Copyright: Rijks Museum: Open Domain

Editor: This is "Trees and Houses by a Pond," a pencil and pen drawing by Johannes Tavenraat from around 1864 to 1868, housed here at the Rijksmuseum. It strikes me as a very intimate sketch, almost like a glimpse into the artist’s private notebook. What do you see in this piece, looking at it from a formal perspective? Curator: Immediately, the bifurcated composition compels me. Two distinct landscapes are presented, each separated yet bound by the spine of what appears to be a sketchbook. Note the contrast in line weight. The left panel exhibits a greater density of marks, particularly in the clustering of trees. Editor: Yes, I notice that too. The trees on the left have a certain weight to them, whereas on the right the depiction of the foliage is so much lighter. Why would the artist have approached the two scenes with different strategies? Curator: The variation might signal a difference in the artist's engagement with the scene at hand. Or perhaps it represents two discrete moments in time, captured with immediacy in situ.
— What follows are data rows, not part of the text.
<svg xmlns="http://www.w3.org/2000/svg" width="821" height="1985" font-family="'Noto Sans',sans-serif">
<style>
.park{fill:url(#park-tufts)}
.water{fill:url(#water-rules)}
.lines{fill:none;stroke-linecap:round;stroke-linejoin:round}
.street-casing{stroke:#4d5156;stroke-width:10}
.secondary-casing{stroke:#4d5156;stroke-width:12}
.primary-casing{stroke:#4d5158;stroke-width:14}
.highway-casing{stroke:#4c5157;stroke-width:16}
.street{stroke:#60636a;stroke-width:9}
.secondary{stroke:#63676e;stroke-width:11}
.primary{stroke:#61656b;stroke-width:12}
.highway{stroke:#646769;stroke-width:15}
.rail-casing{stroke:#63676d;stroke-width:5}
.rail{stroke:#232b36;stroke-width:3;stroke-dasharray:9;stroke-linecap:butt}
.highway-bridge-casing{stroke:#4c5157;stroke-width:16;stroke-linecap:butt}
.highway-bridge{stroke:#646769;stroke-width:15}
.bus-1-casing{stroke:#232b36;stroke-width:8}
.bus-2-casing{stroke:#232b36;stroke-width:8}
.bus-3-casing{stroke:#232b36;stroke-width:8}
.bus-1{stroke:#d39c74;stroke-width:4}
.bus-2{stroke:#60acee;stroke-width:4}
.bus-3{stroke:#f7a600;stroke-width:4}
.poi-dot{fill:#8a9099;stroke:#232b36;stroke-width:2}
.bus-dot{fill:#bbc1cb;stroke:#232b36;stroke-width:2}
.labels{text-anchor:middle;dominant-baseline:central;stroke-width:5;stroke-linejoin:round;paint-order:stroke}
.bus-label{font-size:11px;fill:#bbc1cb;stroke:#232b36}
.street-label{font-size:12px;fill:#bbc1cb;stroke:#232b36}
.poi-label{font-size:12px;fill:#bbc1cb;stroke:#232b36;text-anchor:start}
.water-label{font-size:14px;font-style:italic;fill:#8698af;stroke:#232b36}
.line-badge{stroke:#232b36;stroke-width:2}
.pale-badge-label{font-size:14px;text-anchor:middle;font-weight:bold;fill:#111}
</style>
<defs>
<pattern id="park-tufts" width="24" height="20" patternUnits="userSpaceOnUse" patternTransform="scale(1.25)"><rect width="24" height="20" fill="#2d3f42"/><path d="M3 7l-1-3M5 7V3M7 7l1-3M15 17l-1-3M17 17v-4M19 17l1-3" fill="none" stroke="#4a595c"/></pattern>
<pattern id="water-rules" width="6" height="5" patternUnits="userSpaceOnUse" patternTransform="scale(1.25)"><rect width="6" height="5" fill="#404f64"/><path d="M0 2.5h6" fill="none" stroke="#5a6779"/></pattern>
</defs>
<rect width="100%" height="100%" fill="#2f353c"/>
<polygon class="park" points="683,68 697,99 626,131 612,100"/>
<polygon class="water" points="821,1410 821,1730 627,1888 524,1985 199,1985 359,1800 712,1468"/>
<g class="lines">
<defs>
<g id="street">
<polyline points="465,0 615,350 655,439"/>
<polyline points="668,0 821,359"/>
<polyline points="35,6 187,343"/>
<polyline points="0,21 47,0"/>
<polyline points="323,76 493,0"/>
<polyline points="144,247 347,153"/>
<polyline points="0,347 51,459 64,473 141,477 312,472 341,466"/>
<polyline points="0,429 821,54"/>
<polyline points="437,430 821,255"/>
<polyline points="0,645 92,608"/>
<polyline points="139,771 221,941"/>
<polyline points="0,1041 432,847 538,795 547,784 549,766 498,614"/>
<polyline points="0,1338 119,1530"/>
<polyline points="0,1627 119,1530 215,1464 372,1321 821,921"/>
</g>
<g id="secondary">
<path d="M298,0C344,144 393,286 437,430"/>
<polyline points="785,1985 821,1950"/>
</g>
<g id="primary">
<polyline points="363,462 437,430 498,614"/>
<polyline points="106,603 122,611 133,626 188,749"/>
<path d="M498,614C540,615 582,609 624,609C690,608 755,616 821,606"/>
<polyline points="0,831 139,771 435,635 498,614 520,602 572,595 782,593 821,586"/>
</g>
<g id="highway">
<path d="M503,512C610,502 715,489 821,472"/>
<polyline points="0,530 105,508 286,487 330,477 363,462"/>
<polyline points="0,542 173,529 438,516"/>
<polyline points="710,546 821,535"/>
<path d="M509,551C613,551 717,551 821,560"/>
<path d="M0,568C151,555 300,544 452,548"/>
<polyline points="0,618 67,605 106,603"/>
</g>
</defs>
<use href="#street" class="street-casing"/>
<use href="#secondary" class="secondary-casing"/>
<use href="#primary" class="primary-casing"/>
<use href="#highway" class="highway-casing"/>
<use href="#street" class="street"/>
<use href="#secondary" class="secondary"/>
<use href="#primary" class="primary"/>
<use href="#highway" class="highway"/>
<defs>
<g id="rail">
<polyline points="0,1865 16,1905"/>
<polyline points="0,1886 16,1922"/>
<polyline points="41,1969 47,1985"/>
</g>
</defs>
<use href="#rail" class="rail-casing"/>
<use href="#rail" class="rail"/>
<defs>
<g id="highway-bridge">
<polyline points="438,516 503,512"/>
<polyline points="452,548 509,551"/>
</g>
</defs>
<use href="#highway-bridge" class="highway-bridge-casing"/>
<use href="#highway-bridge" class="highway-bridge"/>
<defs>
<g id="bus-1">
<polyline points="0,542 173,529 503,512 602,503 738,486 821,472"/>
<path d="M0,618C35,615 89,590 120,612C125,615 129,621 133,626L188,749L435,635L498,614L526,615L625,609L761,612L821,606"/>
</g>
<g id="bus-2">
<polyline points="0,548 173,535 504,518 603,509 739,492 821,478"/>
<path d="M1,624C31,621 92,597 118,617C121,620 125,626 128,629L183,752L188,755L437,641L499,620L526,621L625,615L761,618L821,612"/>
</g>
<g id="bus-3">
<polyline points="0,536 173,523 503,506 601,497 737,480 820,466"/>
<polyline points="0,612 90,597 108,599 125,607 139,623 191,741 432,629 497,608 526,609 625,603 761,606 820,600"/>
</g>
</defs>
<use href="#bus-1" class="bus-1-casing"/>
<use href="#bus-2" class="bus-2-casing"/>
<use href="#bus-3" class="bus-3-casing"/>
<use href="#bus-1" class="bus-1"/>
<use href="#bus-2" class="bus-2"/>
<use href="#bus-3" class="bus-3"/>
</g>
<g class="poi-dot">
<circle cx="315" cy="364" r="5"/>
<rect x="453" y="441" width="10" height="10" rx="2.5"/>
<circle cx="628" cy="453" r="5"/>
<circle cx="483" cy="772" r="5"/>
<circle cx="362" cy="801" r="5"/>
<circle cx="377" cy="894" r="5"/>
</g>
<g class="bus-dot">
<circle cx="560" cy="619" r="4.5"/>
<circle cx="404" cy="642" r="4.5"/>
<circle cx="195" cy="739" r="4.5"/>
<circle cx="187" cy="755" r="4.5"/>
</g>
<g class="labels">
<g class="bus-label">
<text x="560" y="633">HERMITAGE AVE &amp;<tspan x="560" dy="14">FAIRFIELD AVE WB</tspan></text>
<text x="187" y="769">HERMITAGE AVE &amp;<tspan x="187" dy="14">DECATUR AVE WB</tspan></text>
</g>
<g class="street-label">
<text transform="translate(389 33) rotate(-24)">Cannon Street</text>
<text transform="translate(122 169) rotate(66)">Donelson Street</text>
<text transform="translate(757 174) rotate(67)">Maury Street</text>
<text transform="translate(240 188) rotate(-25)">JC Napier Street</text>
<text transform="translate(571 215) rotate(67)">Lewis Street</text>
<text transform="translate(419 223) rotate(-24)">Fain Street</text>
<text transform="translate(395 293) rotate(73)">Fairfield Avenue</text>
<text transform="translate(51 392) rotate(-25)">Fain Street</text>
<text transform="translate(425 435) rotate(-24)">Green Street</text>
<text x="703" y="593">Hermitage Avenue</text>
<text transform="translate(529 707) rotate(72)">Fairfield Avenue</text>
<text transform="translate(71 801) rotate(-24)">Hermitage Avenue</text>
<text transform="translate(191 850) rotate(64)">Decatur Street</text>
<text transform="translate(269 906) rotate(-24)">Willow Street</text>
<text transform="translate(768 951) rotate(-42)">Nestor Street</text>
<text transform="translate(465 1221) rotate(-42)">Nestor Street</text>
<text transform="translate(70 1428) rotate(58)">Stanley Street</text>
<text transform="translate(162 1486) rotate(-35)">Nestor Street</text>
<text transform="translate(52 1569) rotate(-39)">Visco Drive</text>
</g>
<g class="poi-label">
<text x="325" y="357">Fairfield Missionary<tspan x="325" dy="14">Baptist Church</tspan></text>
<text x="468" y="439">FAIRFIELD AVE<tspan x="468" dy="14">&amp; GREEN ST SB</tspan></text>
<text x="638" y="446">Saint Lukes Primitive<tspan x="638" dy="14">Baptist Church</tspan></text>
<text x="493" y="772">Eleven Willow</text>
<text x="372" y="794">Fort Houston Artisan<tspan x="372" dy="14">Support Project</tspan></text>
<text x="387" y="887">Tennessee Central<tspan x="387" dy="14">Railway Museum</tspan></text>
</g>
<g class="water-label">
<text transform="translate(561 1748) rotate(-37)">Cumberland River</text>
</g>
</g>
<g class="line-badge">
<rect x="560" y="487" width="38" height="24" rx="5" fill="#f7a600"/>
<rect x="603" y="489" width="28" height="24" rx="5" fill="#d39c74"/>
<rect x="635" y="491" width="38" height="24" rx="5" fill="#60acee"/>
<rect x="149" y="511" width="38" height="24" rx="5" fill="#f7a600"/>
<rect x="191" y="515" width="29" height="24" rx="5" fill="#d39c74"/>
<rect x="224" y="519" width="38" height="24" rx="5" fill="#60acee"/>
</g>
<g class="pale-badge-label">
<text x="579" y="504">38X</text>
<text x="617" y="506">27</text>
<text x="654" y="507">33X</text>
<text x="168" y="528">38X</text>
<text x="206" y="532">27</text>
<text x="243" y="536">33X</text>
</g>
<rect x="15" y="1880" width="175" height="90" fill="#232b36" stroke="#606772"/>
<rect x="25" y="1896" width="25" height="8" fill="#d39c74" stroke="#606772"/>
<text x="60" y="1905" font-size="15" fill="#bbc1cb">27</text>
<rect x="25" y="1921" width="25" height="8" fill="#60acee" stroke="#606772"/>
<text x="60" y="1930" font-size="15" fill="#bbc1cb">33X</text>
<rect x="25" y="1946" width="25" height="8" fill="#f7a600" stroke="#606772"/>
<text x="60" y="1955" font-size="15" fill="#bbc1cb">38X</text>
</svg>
Observe the inscriptions below the landscape on both pages of the spread; one even seems to describe a treatment of water, further contextualizing the sketches in terms of pure representation. Does this change your thinking? Editor: It does, a little. It's fascinating how those notes provide more texture, even like they're part of the art. What did you take away from considering the sketchbook aspect and composition in "Trees and Houses by a Pond?" Curator: Primarily that even in what appears to be a casual sketch, we can discern deliberate formal choices which encourage us to decode its underlying visual structure. What initially seemed like a fleeting impression reveals itself to be a carefully constructed composition, designed to capture the very essence of the landscape. Editor: Thanks. Now I am looking closer at not just what, but how the landscape and writing coexist on a simple piece of paper. It enriches the way I will view art from now on.